The Menace of Strategic Default
Eighteen years ago, when I bought my first apartment in Chicago, I asked my broker whether, if I defaulted on my mortgage, the lender could come after my income after repossessing the house. I had heard that some states didn’t allow that, and I wondered if Illinois was among them. To my surprise, the broker didn’t know, either, but she promised to find out. It clearly wasn’t a burning question for her, since she still wasn’t able to answer it the next time we met. Our ignorance wasn’t unique. Confident that house prices would never stop rising, most Americans never bothered to check what would happen if they defaulted. After all, who would walk away from a house worth more than the mortgage?
Today, the matter is far from theoretical for the 15.2 million American households holding mortgages that exceed the value of their homes. It will help determine how many of them choose to “default strategically”—that is, walk away from their mortgages even when they can afford them, because they’ve determined that it’s no longer worth it to keep paying. And that, in turn, will help determine the future health of the American housing market—and thus of the U.S. economy.

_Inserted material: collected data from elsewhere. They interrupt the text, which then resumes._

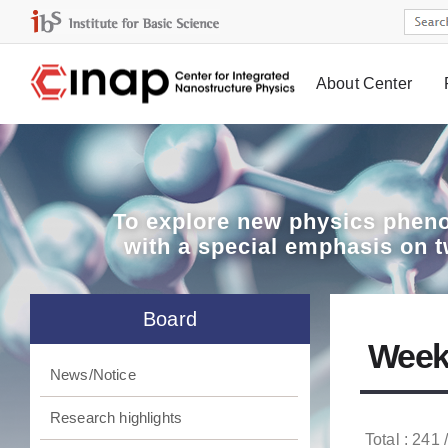
About Center
Board
To explore
new physics pheno
with a special emphasis on 
Board
Week
News/Notice
Research highlights
Total : 241 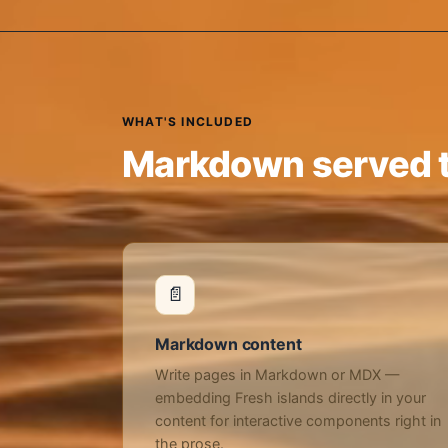
WHAT'S INCLUDED
Markdown served t
📄
Markdown content
Write pages in Markdown or MDX —
embedding Fresh islands directly in your
content for interactive components right in
the prose.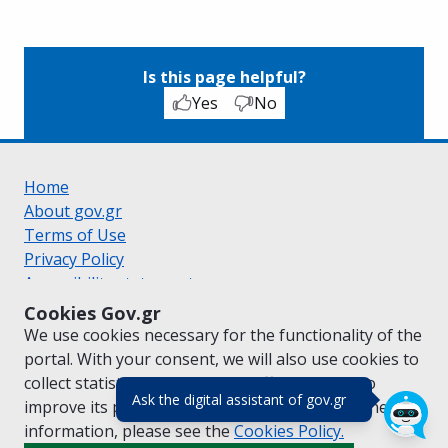
Is this page helpful?
Yes
No
Home
About gov.gr
Terms of Use
Privacy Policy
Accessibility statement
Cookie policy
Cookies Gov.gr
Suggestions for gov.gr
We use cookies necessary for the functionality of the
Created by the
Ministry of Digital Governance
portal. With your consent, we will also use cookies to
Greek
|
English
collect statistical data on the traffic of
gov.gr
to
(πάτησε για κλε
Ask the digital assistant of gov.gr
improve its performance and content. For further
information, please see the
Cookies
Policy.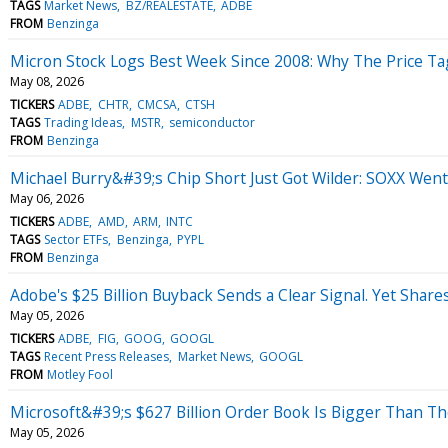
TAGS
Market News
BZ/REALESTATE
ADBE
FROM
Benzinga
Micron Stock Logs Best Week Since 2008: Why The Price Tag
May 08, 2026
TICKERS
ADBE
CHTR
CMCSA
CTSH
TAGS
Trading Ideas
MSTR
semiconductor
FROM
Benzinga
Michael Burry&#39;s Chip Short Just Got Wilder: SOXX We
May 06, 2026
TICKERS
ADBE
AMD
ARM
INTC
TAGS
Sector ETFs
Benzinga
PYPL
FROM
Benzinga
Adobe's $25 Billion Buyback Sends a Clear Signal. Yet Shar
May 05, 2026
TICKERS
ADBE
FIG
GOOG
GOOGL
TAGS
Recent Press Releases
Market News
GOOGL
FROM
Motley Fool
Microsoft&#39;s $627 Billion Order Book Is Bigger Than Th
May 05, 2026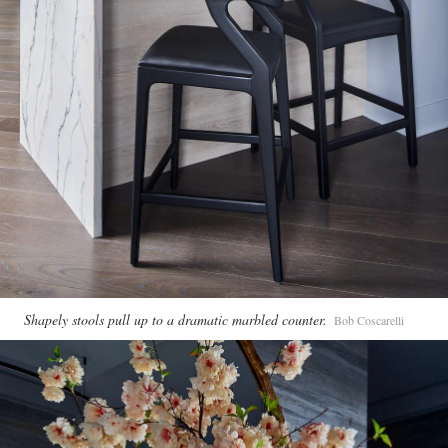
Shapely stools pull up to a dramatic marbled counter.
Bob Coscarelli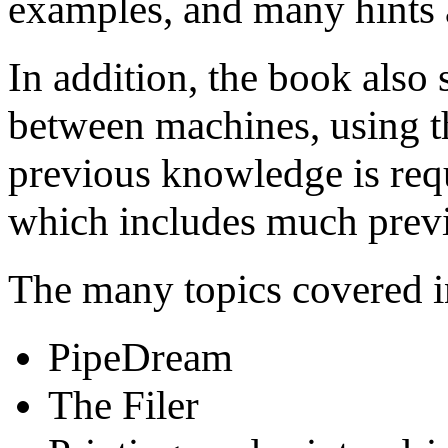
examples, and many hints a
In addition, the book also
between machines, using t
previous knowledge is req
which includes much previ
The many topics covered i
PipeDream
The Filer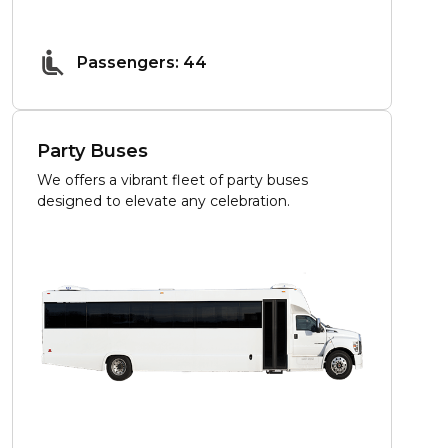
Passengers: 44
Party Buses
We offers a vibrant fleet of party buses
designed to elevate any celebration.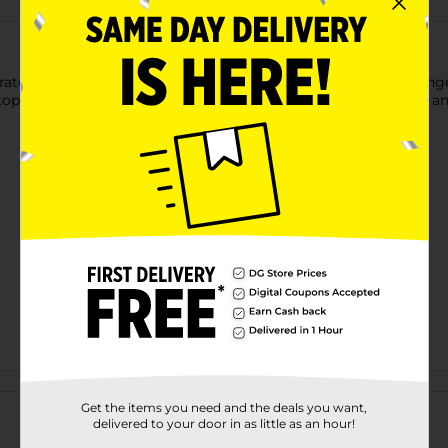
 scratch using these DG Home Non-Scratch Sponges. These spong
tops, tubs, and more. It is long-lasting to use with proper care
Customer reviews
Get the items you need and the deals you want,
delivered to your door in as little as an hour!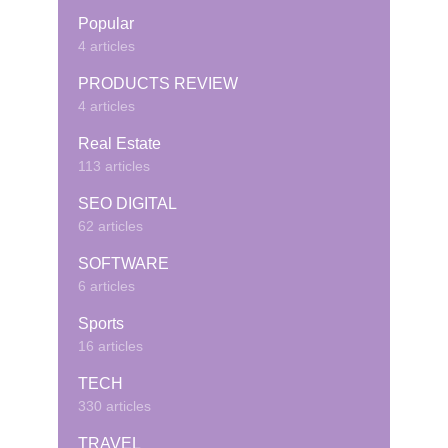
Popular
4 articles
PRODUCTS REVIEW
4 articles
Real Estate
113 articles
SEO DIGITAL
62 articles
SOFTWARE
6 articles
Sports
16 articles
TECH
330 articles
TRAVEL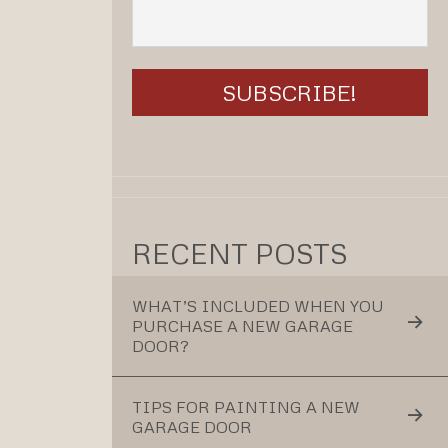
RECENT POSTS
WHAT’S INCLUDED WHEN YOU
PURCHASE A NEW GARAGE
DOOR?
TIPS FOR PAINTING A NEW
GARAGE DOOR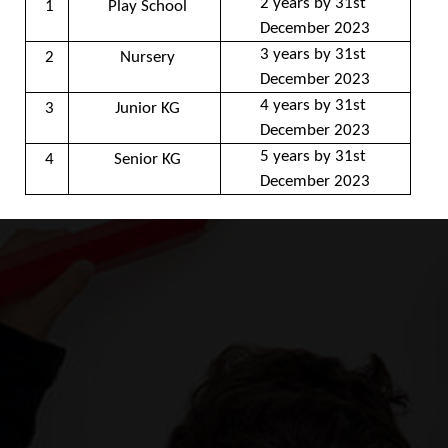
2 years by 31st 
1
Play School
December 2023
3 years by 31st 
2
Nursery
December 2023
4 years by 31st 
3
Junior KG
December 2023
5 years by 31st 
4
Senior KG
December 2023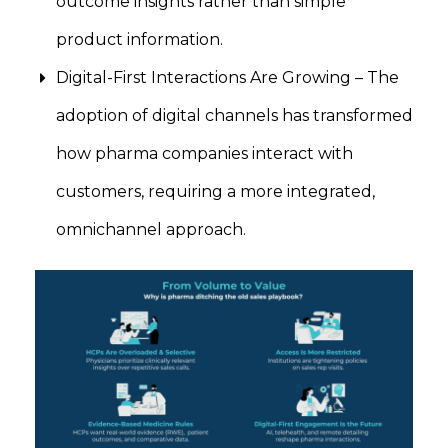
outcome insights rather than simple
product information.
Digital-First Interactions Are Growing – The
adoption of digital channels has transformed
how pharma companies interact with
customers, requiring a more integrated,
omnichannel approach.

Many people think that we don’t have to worry about widespread strategic defaults. When I discussed the problem with a board member of one of the top four American banks, he categorically denied its existence: “The idea that people would walk away from their homes when they can still afford to pay the mortgage is unfounded.” A study from the Federal Reserve of Boston seems to confirm his skepticism. Evaluating Massachusetts homeowners during the 1990–91 recession, it found that only 6.4 percent of “underwater” borrowers—that is, those burdened with mortgages that exceeded the value of their homes—ended up in foreclosure. And not all of those households were defaulting strategically; many, presumably, were actually unable to pay their mortgages.